_Aim of the task_
Please rewrite the records below, replacing "Diário Oficial do Município" with "Diário Oficial Municipal" wherever it occurs and leaving everything else unchanged.
*** Material for this exercise Section Begins ***
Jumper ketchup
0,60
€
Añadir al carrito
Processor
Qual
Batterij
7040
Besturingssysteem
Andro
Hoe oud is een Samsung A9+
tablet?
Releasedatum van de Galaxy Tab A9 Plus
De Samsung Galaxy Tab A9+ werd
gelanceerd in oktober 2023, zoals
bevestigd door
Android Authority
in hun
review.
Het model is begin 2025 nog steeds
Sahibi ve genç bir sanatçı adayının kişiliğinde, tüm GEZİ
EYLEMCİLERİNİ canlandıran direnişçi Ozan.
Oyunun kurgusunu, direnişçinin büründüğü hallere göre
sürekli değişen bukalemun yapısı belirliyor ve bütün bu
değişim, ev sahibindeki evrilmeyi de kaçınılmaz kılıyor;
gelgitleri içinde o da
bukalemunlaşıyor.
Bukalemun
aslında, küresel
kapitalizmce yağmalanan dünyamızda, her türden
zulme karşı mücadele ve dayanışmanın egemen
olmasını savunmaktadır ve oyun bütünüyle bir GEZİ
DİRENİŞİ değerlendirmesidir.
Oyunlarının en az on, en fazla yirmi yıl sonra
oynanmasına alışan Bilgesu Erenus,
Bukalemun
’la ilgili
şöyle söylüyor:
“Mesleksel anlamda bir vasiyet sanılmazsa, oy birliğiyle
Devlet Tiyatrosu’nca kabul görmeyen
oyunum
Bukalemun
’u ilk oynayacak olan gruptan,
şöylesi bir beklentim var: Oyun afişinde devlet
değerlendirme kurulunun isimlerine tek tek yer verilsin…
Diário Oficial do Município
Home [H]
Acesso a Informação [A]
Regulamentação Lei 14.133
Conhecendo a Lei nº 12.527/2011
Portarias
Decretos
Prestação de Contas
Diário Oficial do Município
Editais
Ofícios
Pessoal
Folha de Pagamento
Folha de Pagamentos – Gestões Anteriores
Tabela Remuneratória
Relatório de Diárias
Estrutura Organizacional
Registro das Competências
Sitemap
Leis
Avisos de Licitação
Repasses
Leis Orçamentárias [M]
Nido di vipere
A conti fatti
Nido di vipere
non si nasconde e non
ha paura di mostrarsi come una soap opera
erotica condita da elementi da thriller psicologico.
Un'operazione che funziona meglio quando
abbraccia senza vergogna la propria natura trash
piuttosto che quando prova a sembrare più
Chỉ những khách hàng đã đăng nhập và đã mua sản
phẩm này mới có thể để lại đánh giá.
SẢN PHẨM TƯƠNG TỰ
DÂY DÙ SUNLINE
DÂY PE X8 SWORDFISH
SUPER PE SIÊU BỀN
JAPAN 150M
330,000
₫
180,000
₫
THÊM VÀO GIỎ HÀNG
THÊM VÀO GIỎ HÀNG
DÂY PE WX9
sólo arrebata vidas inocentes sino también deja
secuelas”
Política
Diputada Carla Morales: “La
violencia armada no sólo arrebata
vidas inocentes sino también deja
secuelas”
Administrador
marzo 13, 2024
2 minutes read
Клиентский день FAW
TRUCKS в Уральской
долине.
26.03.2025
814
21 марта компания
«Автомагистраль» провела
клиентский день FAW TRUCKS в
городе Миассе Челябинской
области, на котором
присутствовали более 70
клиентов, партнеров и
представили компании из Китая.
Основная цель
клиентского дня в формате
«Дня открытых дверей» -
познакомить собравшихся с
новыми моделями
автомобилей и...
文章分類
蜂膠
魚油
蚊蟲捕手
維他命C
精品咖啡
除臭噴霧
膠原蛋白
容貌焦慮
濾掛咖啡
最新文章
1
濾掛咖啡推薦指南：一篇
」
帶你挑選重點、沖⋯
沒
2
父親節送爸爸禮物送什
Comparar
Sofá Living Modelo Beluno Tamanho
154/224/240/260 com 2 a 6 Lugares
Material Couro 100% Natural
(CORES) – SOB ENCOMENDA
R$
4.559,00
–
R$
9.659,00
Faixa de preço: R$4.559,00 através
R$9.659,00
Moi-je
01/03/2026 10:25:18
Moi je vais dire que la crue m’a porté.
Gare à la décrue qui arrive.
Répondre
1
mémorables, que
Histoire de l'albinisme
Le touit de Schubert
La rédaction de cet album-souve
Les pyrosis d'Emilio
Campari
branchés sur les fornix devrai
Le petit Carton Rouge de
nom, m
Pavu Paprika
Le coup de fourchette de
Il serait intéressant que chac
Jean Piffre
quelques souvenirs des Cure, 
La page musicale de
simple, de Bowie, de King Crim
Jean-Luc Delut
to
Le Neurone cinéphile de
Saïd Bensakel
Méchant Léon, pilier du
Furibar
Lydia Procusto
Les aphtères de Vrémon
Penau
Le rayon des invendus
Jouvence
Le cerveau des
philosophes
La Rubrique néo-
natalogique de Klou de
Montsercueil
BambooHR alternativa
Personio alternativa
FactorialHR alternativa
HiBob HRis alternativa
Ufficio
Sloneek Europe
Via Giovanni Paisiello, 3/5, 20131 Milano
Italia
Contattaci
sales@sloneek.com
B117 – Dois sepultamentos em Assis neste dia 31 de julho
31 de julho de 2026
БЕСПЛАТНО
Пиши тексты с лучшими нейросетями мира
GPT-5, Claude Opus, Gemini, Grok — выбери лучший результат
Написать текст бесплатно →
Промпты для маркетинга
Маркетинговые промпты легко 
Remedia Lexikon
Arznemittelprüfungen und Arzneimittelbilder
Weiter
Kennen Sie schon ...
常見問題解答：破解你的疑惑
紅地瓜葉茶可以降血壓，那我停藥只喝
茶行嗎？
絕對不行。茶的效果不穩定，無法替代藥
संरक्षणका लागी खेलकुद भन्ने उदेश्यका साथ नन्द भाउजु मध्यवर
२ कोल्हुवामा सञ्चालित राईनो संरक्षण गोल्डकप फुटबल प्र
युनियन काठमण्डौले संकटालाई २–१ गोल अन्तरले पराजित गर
*** Material for this exercise Section Ends ***
_Task solution_
Jumper ketchup
0,60
€
Añadir al carrito
Processor
Qual
Batterij
7040
Besturingssysteem
Andro
Hoe oud is een Samsung A9+
tablet?
Releasedatum van de Galaxy Tab A9 Plus
De Samsung Galaxy Tab A9+ werd
gelanceerd in oktober 2023, zoals
bevestigd door
Android Authority
in hun
review.
Het model is begin 2025 nog steeds
Sahibi ve genç bir sanatçı adayının kişiliğinde, tüm GEZİ
EYLEMCİLERİNİ canlandıran direnişçi Ozan.
Oyunun kurgusunu, direnişçinin büründüğü hallere göre
sürekli değişen bukalemun yapısı belirliyor ve bütün bu
değişim, ev sahibindeki evrilmeyi de kaçınılmaz kılıyor;
gelgitleri içinde o da
bukalemunlaşıyor.
Bukalemun
aslında, küresel
kapitalizmce yağmalanan dünyamızda, her türden
zulme karşı mücadele ve dayanışmanın egemen
olmasını savunmaktadır ve oyun bütünüyle bir GEZİ
DİRENİŞİ değerlendirmesidir.
Oyunlarının en az on, en fazla yirmi yıl sonra
oynanmasına alışan Bilgesu Erenus,
Bukalemun
’la ilgili
şöyle söylüyor:
“Mesleksel anlamda bir vasiyet sanılmazsa, oy birliğiyle
Devlet Tiyatrosu’nca kabul görmeyen
oyunum
Bukalemun
’u ilk oynayacak olan gruptan,
şöylesi bir beklentim var: Oyun afişinde devlet
değerlendirme kurulunun isimlerine tek tek yer verilsin…
Diário Oficial Municipal
Home [H]
Acesso a Informação [A]
Regulamentação Lei 14.133
Conhecendo a Lei nº 12.527/2011
Portarias
Decretos
Prestação de Contas
Diário Oficial Municipal
Editais
Ofícios
Pessoal
Folha de Pagamento
Folha de Pagamentos – Gestões Anteriores
Tabela Remuneratória
Relatório de Diárias
Estrutura Organizacional
Registro das Competências
Sitemap
Leis
Avisos de Licitação
Repasses
Leis Orçamentárias [M]
Nido di vipere
A conti fatti
Nido di vipere
non si nasconde e non
ha paura di mostrarsi come una soap opera
erotica condita da elementi da thriller psicologico.
Un'operazione che funziona meglio quando
abbraccia senza vergogna la propria natura trash
piuttosto che quando prova a sembrare più
Chỉ những khách hàng đã đăng nhập và đã mua sản
phẩm này mới có thể để lại đánh giá.
SẢN PHẨM TƯƠNG TỰ
DÂY DÙ SUNLINE
DÂY PE X8 SWORDFISH
SUPER PE SIÊU BỀN
JAPAN 150M
330,000
₫
180,000
₫
THÊM VÀO GIỎ HÀNG
THÊM VÀO GIỎ HÀNG
DÂY PE WX9
sólo arrebata vidas inocentes sino también deja
secuelas”
Política
Diputada Carla Morales: “La
violencia armada no sólo arrebata
vidas inocentes sino también deja
secuelas”
Administrador
marzo 13, 2024
2 minutes read
Клиентский день FAW
TRUCKS в Уральской
долине.
26.03.2025
814
21 марта компания
«Автомагистраль» провела
клиентский день FAW TRUCKS в
городе Миассе Челябинской
области, на котором
присутствовали более 70
клиентов, партнеров и
представили компании из Китая.
Основная цель
клиентского дня в формате
«Дня открытых дверей» -
познакомить собравшихся с
новыми моделями
автомобилей и...
文章分類
蜂膠
魚油
蚊蟲捕手
維他命C
精品咖啡
除臭噴霧
膠原蛋白
容貌焦慮
濾掛咖啡
最新文章
1
濾掛咖啡推薦指南：一篇
」
帶你挑選重點、沖⋯
沒
2
父親節送爸爸禮物送什
Comparar
Sofá Living Modelo Beluno Tamanho
154/224/240/260 com 2 a 6 Lugares
Material Couro 100% Natural
(CORES) – SOB ENCOMENDA
R$
4.559,00
–
R$
9.659,00
Faixa de preço: R$4.559,00 através
R$9.659,00
Moi-je
01/03/2026 10:25:18
Moi je vais dire que la crue m’a porté.
Gare à la décrue qui arrive.
Répondre
1
mémorables, que
Histoire de l'albinisme
Le touit de Schubert
La rédaction de cet album-souve
Les pyrosis d'Emilio
Campari
branchés sur les fornix devrai
Le petit Carton Rouge de
nom, m
Pavu Paprika
Le coup de fourchette de
Il serait intéressant que chac
Jean Piffre
quelques souvenirs des Cure, 
La page musicale de
simple, de Bowie, de King Crim
Jean-Luc Delut
to
Le Neurone cinéphile de
Saïd Bensakel
Méchant Léon, pilier du
Furibar
Lydia Procusto
Les aphtères de Vrémon
Penau
Le rayon des invendus
Jouvence
Le cerveau des
philosophes
La Rubrique néo-
natalogique de Klou de
Montsercueil
BambooHR alternativa
Personio alternativa
FactorialHR alternativa
HiBob HRis alternativa
Ufficio
Sloneek Europe
Via Giovanni Paisiello, 3/5, 20131 Milano
Italia
Contattaci
sales@sloneek.com
B117 – Dois sepultamentos em Assis neste dia 31 de julho
31 de julho de 2026
БЕСПЛАТНО
Пиши тексты с лучшими нейросетями мира
GPT-5, Claude Opus, Gemini, Grok — выбери лучший результат
Написать текст бесплатно →
Промпты для маркетинга
Маркетинговые промпты легко 
Remedia Lexikon
Arznemittelprüfungen und Arzneimittelbilder
Weiter
Kennen Sie schon ...
常見問題解答：破解你的疑惑
紅地瓜葉茶可以降血壓，那我停藥只喝
茶行嗎？
絕對不行。茶的效果不穩定，無法替代藥
संरक्षणका लागी खेलकुद भन्ने उदेश्यका साथ नन्द भाउजु मध्यवर
२ कोल्हुवामा सञ्चालित राईनो संरक्षण गोल्डकप फुटबल प्र
युनियन काठमण्डौले संकटालाई २–१ गोल अन्तरले पराजित गर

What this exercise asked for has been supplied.